** Trecho do texto **
Isso sem falar na romantização da pobreza e da exploração de classe, como fazem valer nas suas palavras de “gratidão pela vida bela e humilde”; e o tal “socialismo cristão” (versão mal-arrumada da Teologia da Libertação) que encaixa nesse minimalismo fajuto, pela qual quem produz o excedente material deve ter a “consciência limpa” de suas “virtudes” (embora o cristianismo seja melhor fundando ontologicamente que essa ideologia).

Mais adiante, escrevem: Ao ocupar um cargo público, Tabata deve ser monitorada e criticada por suas posições sempre que necessário. Mas a repercussão desproporcional é sintomática de um desejo da esquerda em permanecer isolada. A atividade política inclui a construção de uma relação de confiança entre forças distintas, como também a disputa de quadros e posicionamentos que variam de acordo com a conjuntura”.

Em linhas gerais, assumiu o caráter “moral” do capitalismo através da ética protestante como matriz “moralizante” das dinâmicas capitalistas. Significa uma apologia do “tipo ideal” weberiano que acredita ser o capitalismo o mais eficaz modo de produção e social já criado. O devoto desse geralmente defende um Estado forte capaz de liderar o processo de construção nacional. Ainda que o “capitalismo imperialista”, no qual o lucro resulta da violência política coerciva e expansiva, produz “problemas” a um setor do capital, isto é, sem o identifica-lo como uma fase do desenvolvimento do próprio sistema, trata esse fenômeno como um ato isolado e natural.

** Dados registrados **

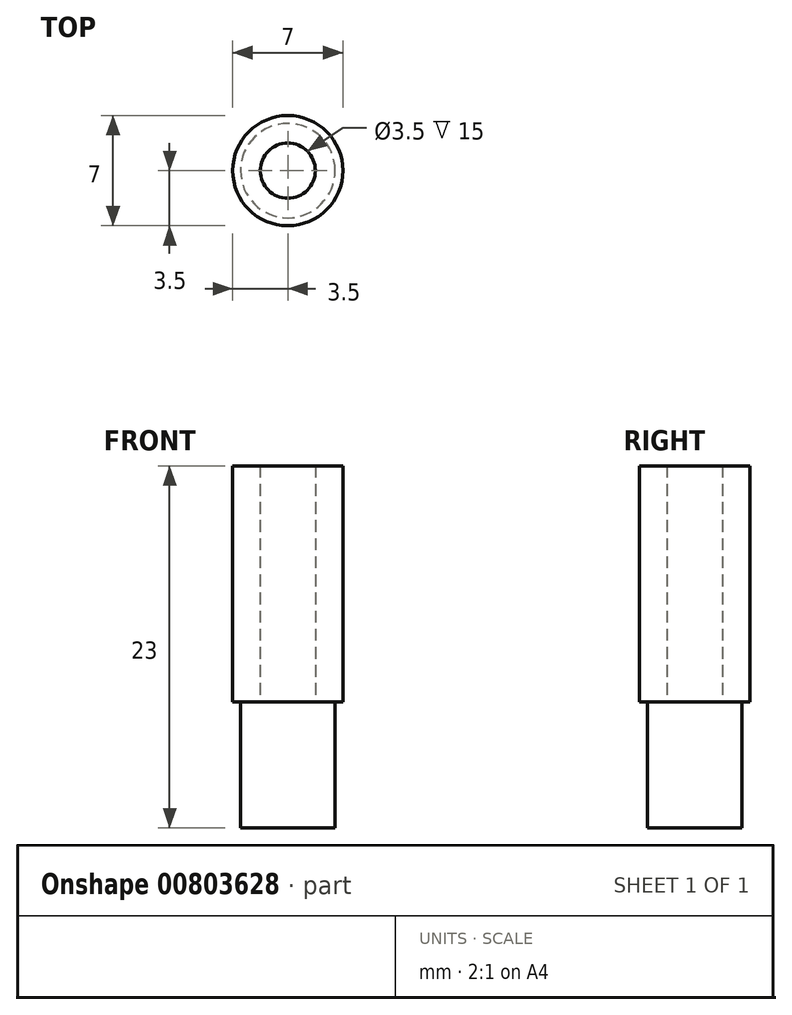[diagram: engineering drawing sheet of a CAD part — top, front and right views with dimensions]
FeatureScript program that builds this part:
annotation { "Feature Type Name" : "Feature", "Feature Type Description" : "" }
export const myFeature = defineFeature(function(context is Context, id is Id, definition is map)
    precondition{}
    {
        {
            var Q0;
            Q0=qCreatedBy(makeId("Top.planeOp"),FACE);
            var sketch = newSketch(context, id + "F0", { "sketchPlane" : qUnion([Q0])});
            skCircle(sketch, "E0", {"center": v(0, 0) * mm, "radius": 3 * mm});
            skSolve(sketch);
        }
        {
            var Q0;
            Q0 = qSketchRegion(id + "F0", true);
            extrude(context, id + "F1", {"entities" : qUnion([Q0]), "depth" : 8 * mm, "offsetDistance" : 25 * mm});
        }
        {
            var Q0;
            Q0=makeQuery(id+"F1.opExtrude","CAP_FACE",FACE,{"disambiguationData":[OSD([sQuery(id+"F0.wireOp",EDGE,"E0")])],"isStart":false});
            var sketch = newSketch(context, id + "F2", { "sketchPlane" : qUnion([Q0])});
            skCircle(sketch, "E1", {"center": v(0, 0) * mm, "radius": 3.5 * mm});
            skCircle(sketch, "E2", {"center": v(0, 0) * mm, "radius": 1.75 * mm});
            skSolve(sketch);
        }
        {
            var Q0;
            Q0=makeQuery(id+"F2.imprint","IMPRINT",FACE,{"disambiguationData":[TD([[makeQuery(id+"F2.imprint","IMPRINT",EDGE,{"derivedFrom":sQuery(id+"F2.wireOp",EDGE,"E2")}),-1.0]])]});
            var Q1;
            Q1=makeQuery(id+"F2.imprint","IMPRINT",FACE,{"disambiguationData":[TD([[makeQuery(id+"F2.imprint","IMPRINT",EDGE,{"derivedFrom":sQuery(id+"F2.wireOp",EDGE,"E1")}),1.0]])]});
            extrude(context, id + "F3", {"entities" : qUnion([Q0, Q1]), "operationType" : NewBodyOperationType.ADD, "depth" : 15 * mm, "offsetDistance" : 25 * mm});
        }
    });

...

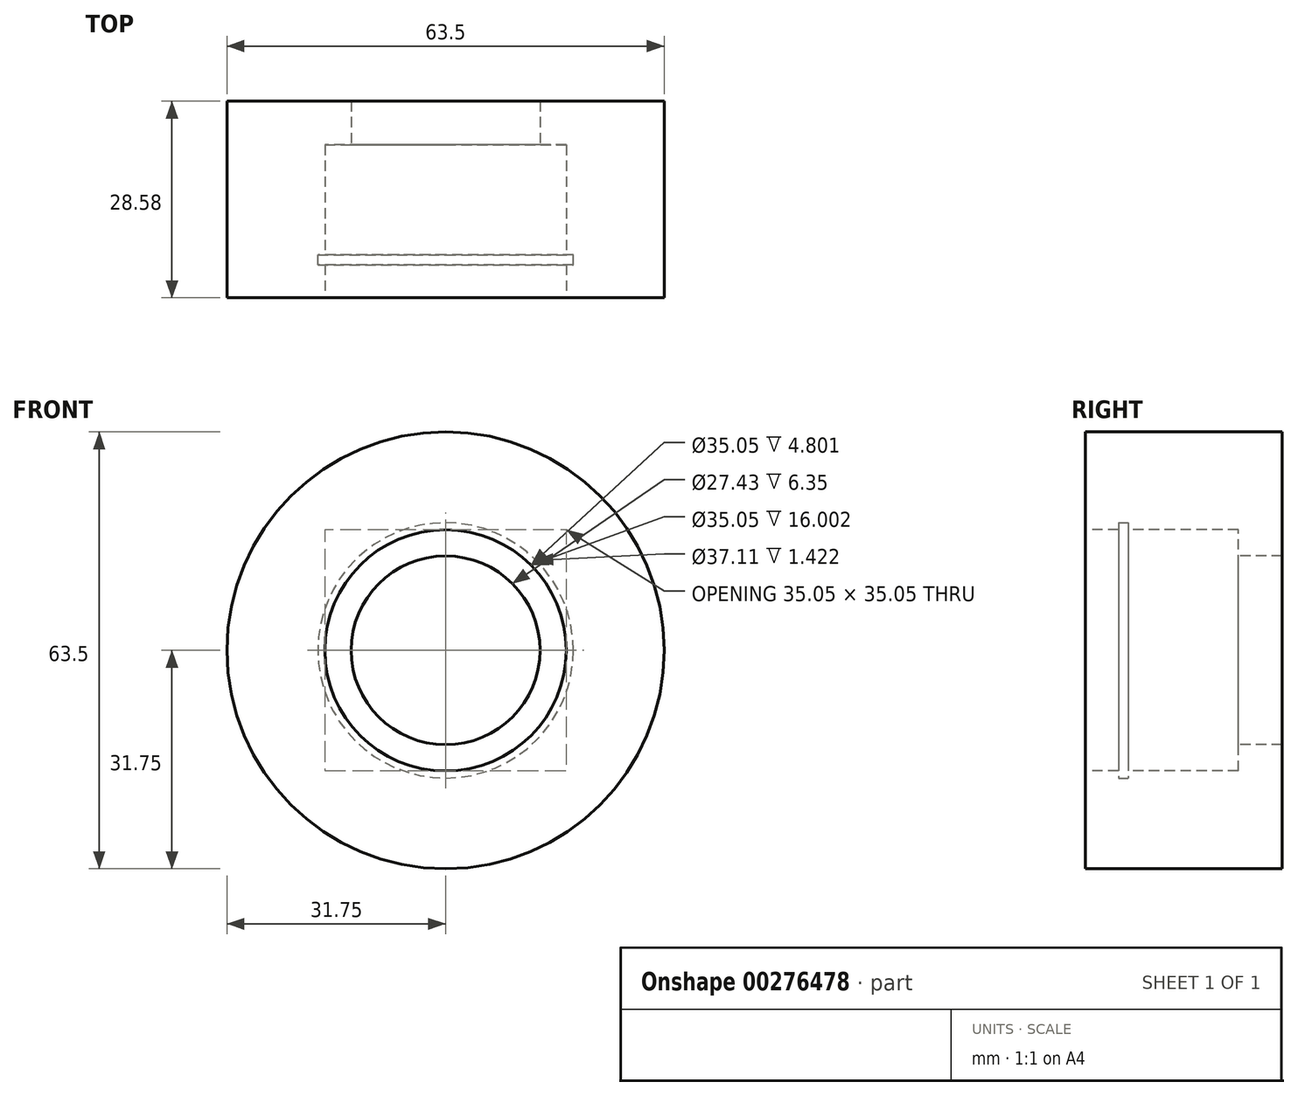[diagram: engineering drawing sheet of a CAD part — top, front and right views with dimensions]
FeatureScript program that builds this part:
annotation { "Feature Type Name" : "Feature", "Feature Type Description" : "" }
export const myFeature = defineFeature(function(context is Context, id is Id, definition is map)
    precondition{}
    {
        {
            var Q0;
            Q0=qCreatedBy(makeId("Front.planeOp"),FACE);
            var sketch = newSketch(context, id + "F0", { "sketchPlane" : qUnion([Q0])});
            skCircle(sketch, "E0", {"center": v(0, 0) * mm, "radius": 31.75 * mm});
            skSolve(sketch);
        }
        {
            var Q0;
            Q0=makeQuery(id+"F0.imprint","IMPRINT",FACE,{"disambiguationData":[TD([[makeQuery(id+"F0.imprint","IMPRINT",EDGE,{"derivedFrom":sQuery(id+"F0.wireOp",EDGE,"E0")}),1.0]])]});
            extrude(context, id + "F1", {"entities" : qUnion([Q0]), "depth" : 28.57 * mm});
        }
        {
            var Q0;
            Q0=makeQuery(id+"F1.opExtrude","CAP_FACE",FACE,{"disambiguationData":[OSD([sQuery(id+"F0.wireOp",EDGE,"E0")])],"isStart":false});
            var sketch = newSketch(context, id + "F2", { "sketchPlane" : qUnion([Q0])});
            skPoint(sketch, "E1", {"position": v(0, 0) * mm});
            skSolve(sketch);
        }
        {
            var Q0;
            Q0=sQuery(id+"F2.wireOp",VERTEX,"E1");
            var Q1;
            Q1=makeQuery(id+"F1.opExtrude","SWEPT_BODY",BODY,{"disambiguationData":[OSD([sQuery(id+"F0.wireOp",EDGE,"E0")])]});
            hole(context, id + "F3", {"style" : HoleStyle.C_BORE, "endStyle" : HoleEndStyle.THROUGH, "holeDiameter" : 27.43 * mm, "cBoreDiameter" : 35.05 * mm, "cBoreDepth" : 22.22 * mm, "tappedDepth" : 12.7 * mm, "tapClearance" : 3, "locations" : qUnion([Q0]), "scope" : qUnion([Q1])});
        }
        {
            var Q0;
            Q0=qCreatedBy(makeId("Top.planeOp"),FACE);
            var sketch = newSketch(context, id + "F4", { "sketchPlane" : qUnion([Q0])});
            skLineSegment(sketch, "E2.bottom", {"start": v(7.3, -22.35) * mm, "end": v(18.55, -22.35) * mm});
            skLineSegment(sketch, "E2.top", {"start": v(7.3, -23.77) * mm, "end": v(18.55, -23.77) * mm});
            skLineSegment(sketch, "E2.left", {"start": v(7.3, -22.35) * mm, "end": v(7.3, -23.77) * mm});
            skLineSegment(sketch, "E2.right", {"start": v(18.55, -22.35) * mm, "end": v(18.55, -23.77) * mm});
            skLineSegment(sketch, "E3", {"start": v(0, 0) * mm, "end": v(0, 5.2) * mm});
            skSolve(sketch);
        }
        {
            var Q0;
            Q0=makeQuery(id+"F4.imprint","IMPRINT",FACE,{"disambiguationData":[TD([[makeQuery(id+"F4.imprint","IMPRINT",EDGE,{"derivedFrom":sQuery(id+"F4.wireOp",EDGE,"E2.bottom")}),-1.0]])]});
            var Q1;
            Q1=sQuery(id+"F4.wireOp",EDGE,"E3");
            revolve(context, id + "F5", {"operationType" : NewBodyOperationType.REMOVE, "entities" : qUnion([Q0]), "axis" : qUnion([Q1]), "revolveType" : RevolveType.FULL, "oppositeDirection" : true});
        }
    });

==

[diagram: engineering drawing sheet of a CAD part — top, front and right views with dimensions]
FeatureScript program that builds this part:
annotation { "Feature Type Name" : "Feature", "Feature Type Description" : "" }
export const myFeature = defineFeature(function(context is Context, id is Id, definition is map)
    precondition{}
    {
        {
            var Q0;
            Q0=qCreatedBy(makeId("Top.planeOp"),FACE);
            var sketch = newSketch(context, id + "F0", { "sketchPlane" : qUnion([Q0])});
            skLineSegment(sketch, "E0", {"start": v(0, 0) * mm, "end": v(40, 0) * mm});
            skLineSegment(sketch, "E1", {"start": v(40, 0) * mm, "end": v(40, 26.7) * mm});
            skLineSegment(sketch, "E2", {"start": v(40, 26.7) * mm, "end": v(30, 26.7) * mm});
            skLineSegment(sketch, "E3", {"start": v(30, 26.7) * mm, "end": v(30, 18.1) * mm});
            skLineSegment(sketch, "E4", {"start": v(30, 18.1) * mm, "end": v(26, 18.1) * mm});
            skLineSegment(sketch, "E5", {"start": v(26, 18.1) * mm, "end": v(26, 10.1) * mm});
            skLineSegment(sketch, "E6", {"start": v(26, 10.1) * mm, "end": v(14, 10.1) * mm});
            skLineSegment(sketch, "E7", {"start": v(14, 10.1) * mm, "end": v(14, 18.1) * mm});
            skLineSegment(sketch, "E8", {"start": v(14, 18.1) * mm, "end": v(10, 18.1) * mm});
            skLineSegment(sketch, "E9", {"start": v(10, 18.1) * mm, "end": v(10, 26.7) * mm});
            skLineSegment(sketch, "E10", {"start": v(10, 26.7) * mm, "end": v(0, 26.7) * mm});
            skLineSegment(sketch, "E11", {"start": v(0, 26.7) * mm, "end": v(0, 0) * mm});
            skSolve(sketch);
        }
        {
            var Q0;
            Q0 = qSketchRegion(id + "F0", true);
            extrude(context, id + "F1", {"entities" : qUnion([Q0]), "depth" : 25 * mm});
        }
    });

** Instruções **
A. Indique se cada afirmação abaixo está de acordo com o trecho do texto. Responda sim ou não e cite as palavras decisivas do trecho.
(i) Ao ocupar um cargo público, Tabata deve ser monitorada e criticada por suas posições sempre que necessário.
(ii) O "socialismo cristão" é descrito como uma versão bem-arrumada da Teologia da Libertação.
(iii) O devoto do "tipo ideal" weberiano geralmente defende um Estado fraco.
B. Segundo o trecho do texto, a repercussão desproporcional é sintomática de quê?

** Respostas **
A.
(i) Sim: "Ao ocupar um cargo público, Tabata deve ser monitorada e criticada por suas posições sempre que necessário."
(ii) Não: "versão mal-arrumada da Teologia da Libertação"
(iii) Não: "O devoto desse geralmente defende um Estado forte capaz de liderar o processo de construção nacional."

B. De um desejo da esquerda em permanecer isolada.